--- The data Enclosed Below ---

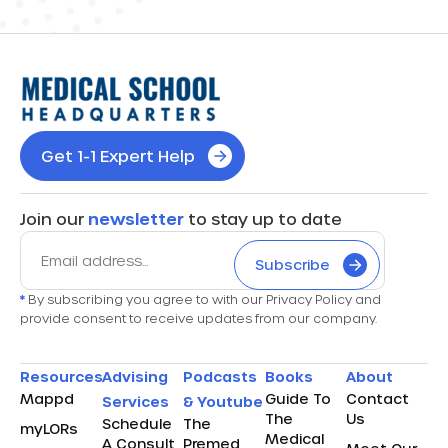
Get 1-1 Expert Help
Join our
newsletter
to stay up to date
Subscribe
*
By subscribing you agree to with our Privacy Policy and
provide consent to receive updates from our company.
Resources
Advising
Podcasts
Books
About
Mappd
Guide To
Contact
Services
& Youtube
The
Us
Schedule
The
myLORs
Medical
A Consult
Premed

--- End of Enclosed The data ---

Work to be completed: Nothing but the pictures may be dropped as you repeat the listing above exactly.

Output below:
Get 1-1 Expert Help
Join our
newsletter
to stay up to date
Subscribe
*
By subscribing you agree to with our Privacy Policy and
provide consent to receive updates from our company.
Resources
Advising
Podcasts
Books
About
Mappd
Guide To
Contact
Services
& Youtube
The
Us
Schedule
The
myLORs
Medical
A Consult
Premed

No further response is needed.